A single number is required: how many lines in the data below contain "Abdul".

*** Source information ***

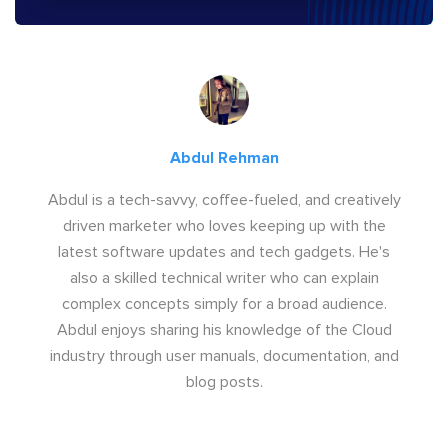
Abdul Rehman
Abdul is a tech-savvy, coffee-fueled, and creatively
driven marketer who loves keeping up with the
latest software updates and tech gadgets. He's
also a skilled technical writer who can explain
complex concepts simply for a broad audience.
Abdul enjoys sharing his knowledge of the Cloud
industry through user manuals, documentation, and
blog posts.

*** End of Source information ***

**Solution below:** 3